Eric Persson is the casino executive who turned televised poker into a marketing channel for his gambling empire. The Maverick Gaming CEO has logged over 200 hours of broadcast cash-game play across High Stakes Poker, Hustler Casino Live and No Gamble No Future, with a tracked seven-figure loss.

Eric Persson net worth profile featuring the Maverick Gaming CEO

His net worth is the subject of conflicting claims. Persson himself put the figure near $1 billion in 2022, but that conflates personal wealth with Maverick Gaming’s enterprise valuation. After the company filed for Chapter 11 in July 2025, estimates dropped to roughly $40 million to several hundred million.

What follows is built on court filings, tracked broadcast data and verified tournament records, not the celebrity net-worth sites that recycle the same unverified numbers.

Eric Persson Quick Facts

Eric Persson wearing Maverick Gaming gear at a high-stakes poker table

  • Full Name: Eric Persson
  • Born: March 21, 1975 (age 51)
  • Birthplace: Hoquiam, Washington
  • Nationality: American
  • Tribal Heritage: Shoalwater Bay Indian Tribe
  • Education: UNLV (BA, 1998); Georgetown University Law Center (JD, 2001)
  • Married: Ann Persson (m. 2007)
  • Children: 4
  • Net Worth (Estimate): $40M to several hundred million (not publicly confirmed)
  • Live Tournament Earnings: ~$3,677 (3 results, per Hendon Mob)
  • Primary Format: High-stakes cash games (televised)
  • Known For: Maverick Gaming CEO; televised high-stakes poker on HSP, HCL and NGNF
  • Company: Maverick Gaming (Chapter 11 since July 2025)

Eric Persson's Net Worth

Eric Persson’s net worth is not publicly confirmed. Estimates from poker media and biography sites range from roughly $40 million to several hundred million, with Persson himself claiming a figure near $1 billion as recently as 2022.

The gap between those numbers is not a rounding error. It reflects a basic confusion between personal wealth and the enterprise value of a leveraged casino business carrying hundreds of millions in debt.

Key distinction: “Career earnings” and “net worth” are different things. Earnings are gross payouts before taxes and expenses. Net worth factors in business equity, debts, legal costs and the ongoing Chapter 11 bankruptcy of Persson’s primary asset: Maverick Gaming.

Most published estimates trace back to celebrity biography aggregators with no disclosed methodology. These sites frequently cite round figures like “$100 million” or “$150 million” without distinguishing between Persson’s personal fortune and Maverick Gaming’s headline valuation.

What is Eric Persson’s net worth?

The honest answer is that nobody outside Persson’s inner circle knows the exact number.

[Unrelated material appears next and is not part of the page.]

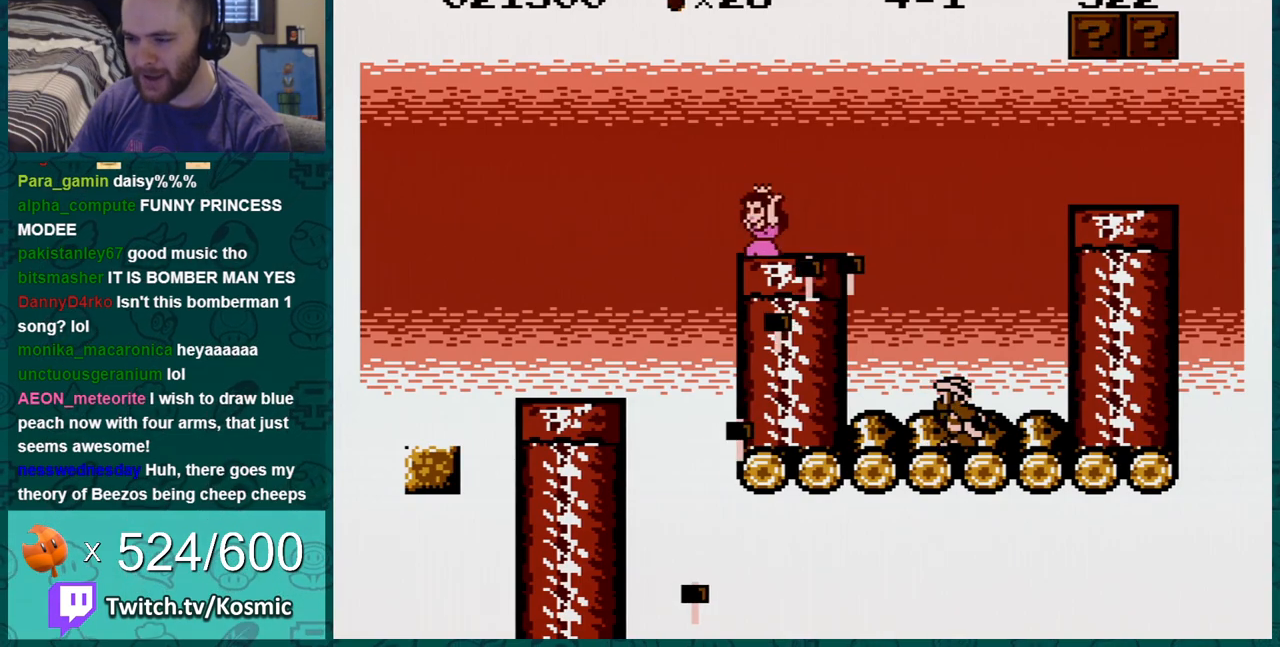
{"buttons": ["B", "DPAD_RIGHT"], "events": [[300, "DPAD_DOWN", "down"], [300, "DPAD_RIGHT", "up"], [434, "DPAD_RIGHT", "down"], [467, "DPAD_DOWN", "up"]]}
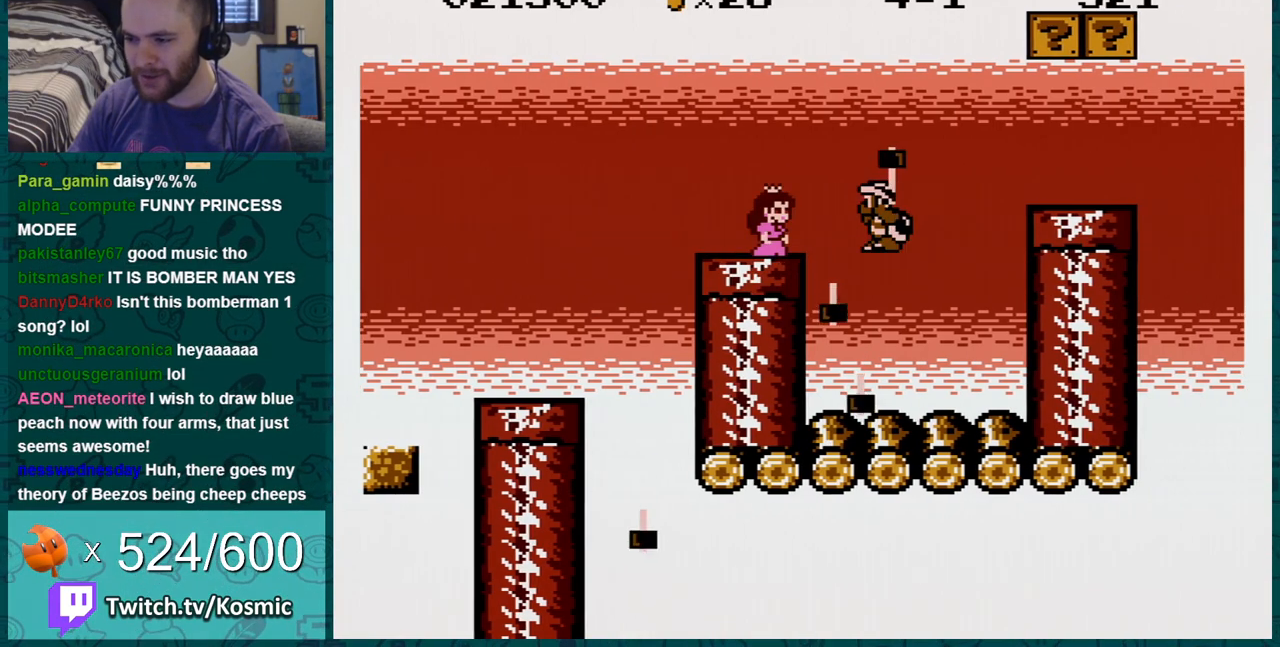
{"buttons": ["B", "DPAD_LEFT"], "events": [[84, "A", "down"], [217, "A", "up"], [367, "DPAD_RIGHT", "up"], [401, "DPAD_LEFT", "down"]]}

The low end of published estimates sits around $40 million to $50 million, sourced from poker and celebrity biography sites. The high end reflects Maverick Gaming’s peak enterprise valuation, not a verified personal fortune.

Persson is not the only casino owner whose table presence has fuelled net-worth speculation. For a look at another casino mogul’s poker fortune, Tony G’s self-reported $300 million figure shows how common these inflated claims are in the industry.

Is Eric Persson really worth $1 billion?

In a 2022 interview, Persson stated his net worth was “nearing $1 billion.” That figure almost certainly reflects the combined enterprise valuation of Maverick Gaming at its peak, when the company operated casinos across three states.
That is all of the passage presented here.